JOB:
Pick up the passage below on testing precast shear walls with rabbet-unbonded horizontal connections, and continue it from its last sentence.

PASSAGE SHOWN:
Experimental Study and Numerical Simulation of Precast Shear Wall with Rabbet-Unbonded Horizontal Connection

Compared with a low-shear wall and mid-high-shear wall, a high-shear wall has the most applications. Therefore, the specimens in this paper were designed as high-shear walls, and the main role of the rabbets was preventing the wall from slipping. Three full-scale shear walls, denoted as Z-1, Z-2, and BW-1, were constructed and tested under quasi-static cycle loading to comprehensively study the seismic behaviour of an RHC shear wall. Each specimen was composed of a wall and base, as shown in Fig. 2. The wall had a height, width, and thickness of 3.4 m, 1.7 m, and 0.2 m, respectively. At the top of the wall, a loading beam was cast with the wall for the purpose of loading. The base had a length, width, and height of 2.3 m, 0.69 m, and 0.82 m, respectively. The grouting region was located at the lower part of the wall. The unbonded segments at the longitudinal rebars were located in the base. According to the FE simulation results for the specimens before the test, the unbonded length was taken as 300 mm (265 mm under rabbet). The horizontal connection was located between the wall and base. Eight vertical rebars at each edge were provided with special confining rebar in the form of stirrups, which constituted the boundary element with the concrete edge. Considering the longitudinal rebar intensity of the boundary constraint element and convenient construction of metal bellows, seven rabbets were set up symmetrically at the connection, whose sizes are shown in Fig. 2. High-performance mortar was grouted in these metal bellows and connection. The three specimens had identical wall designs, but they differed from each other in their axial compression ratios and unbonded levels, as shown in Table 1 and Fig. 3.

All of the materials (concrete, steel, and mortar) employed in the tests were from China’s ‘Code for design of concrete structures (GB 50010-2010, 2010)’. The concrete grade was C35, which denoted that the ultimate compressive strength of the cubic concrete specimens (15 cm × 15 cm × 15 cm) cured under standard conditions was 35 MPa, and their Poisson’s ratio was 0.2. Here, six cubic concrete specimens were tested.

The grade of steel in the tests was HRB400, where HRB denotes hot-rolled ribbed-steel bar, and the number 400 denotes the yield strength. Its elastic modulus was 200 GPa, and its Poisson’s ratio was 0.3. Three sets of steel with different diameters (d = 10 mm, 12 mm, and 16 mm) were tested.

The high-performance mortar tested (160 mm × 40 mm × 40 mm) was the H-80 type, which had an early strength, a high strength, no shrinkage, and a high fluidity behaviour.

The mechanical parameters of all the materials are showed in Tables 2, 3 and 4.

Quasi-static cyclic tests of the specimens were performed. The axial load was applied by tensioning pre-stressed rebar strands, and the lateral load was applied on the loading beam by a 150 t hydraulic actuator that was mounted on a reaction wall. Moreover, four lateral steel supports were symmetrically employed on both sides of the wall to prevent out-of-plane movement and distortion during the testing. The lateral supports did not have any mechanical connection to the specimen because no restraining movement of the specimens occurred inside the loading plane. The test setup is shown in Fig. 4.

PROVIDED DATA:
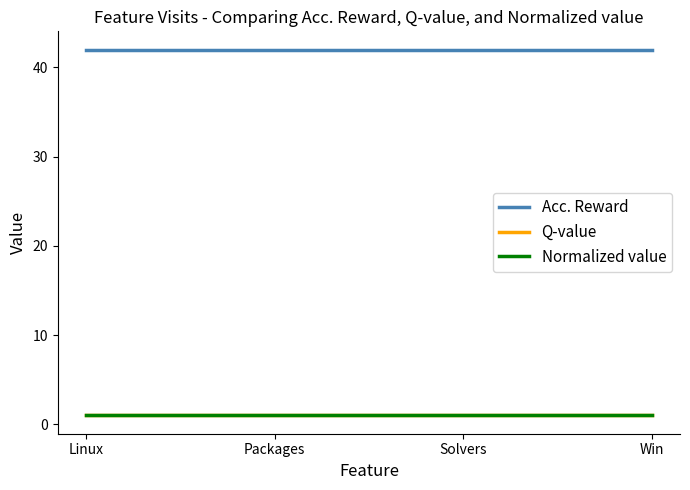

Rank the series at Packages from lowest to highest value.

Q-value, Normalized value, Acc. Reward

OUTPUT:
As seen in Fig. 4, LVDT 1 and LVDT 2 were installed to measure the lateral displacement at the top of the shear wall, LVDT 3 and LVDT 4 were installed to measure the lateral displacement at the middle of the shear wall, and LVDT 5 and LVDT 6 were installed to measure the lateral displacement at the bottom of the shear wall. Furthermore, an additional displacement transducer (LVDT 7) was installed on the base to monitor any rigid-body rotation of the whole specimen. The above final lateral displacement of the wall adopted the average value of two displacements at the same wall height after subtracting the base displacement.

The protocol employed in the paper was the standard protocol suggested by the China’s ‘Standard methods for testing of concrete structures (GB50152-2012, 2012)’, as shown in Fig. 5, which consisted of a load control procedure and displacement control procedure. There was one cycle for each target load in the load control procedure. The target load was started from 30 kN with a level difference of 30 kN. The load control procedure lasted until the specimen yielded, at which time the displacement control procedure was started. The yield state of the specimen was defined as the point when the load–displacement curve started to become nonlinear, and the corresponding load and displacement were the yield load and yield displacement, respectively. There were three cycles for each lateral target displacement in the displacement control procedure. The lateral target displacement was started from the yield displacement captured from the load control procedure, with a level difference equal to the yield displacement. The loading lasted until the lateral resistance degenerated to 85% of the peak load, defined as the failure of the specimen, which was the ultimate state, and the corresponding load and displacement were the ultimate load and ultimate displacement, respectively.

(1) Specimen Z-1

For Specimen Z-1, the axial compression ratio was 0.1, and the unbonded level was 1. The first crack observed at 210 kN was a horizontal crack at the bottom of the wall on the tension side. The crack on the top interface of the rabbets was generated at 240 kN when the specimen was pushed. With an increase in the lateral load, several new cracks appeared, while the existing cracks developed continuously. When the load increased to 330 kN, a major inclined crack occurred. The response of Specimen Z-1 was found to be almost linear during the load control procedure of testing with loads up to 330 kN. At this moment, the load–displacement curve started to be nonlinear, with 18.30 mm of yield displacement, and the displacement control procedure started. The displacement increase extended the existing horizontal cracks into inclined cracks and caused the initiation of vertical cracks. The crack on the top interface of the rabbets cut through the wall at 3Δ when the specimen was pushed, and concrete began to spall in the bottom compression zone. In addition, the cracks in the centre of the test specimen propagated to the compression zone, and the crack width increased. When the displacement reached 7Δ, concrete started crushing in a large area in the bottom compression zone. At the same time, buckling of the longitudinal rebars within the boundary element of the wall panel occurred, exposing the horizontal rebars. Finally, the tensile longitudinal rebars yielded and the compressive concrete was crushed, which showed a typical flexural failure. The final crack pattern and failure mode are presented in Fig. 6a.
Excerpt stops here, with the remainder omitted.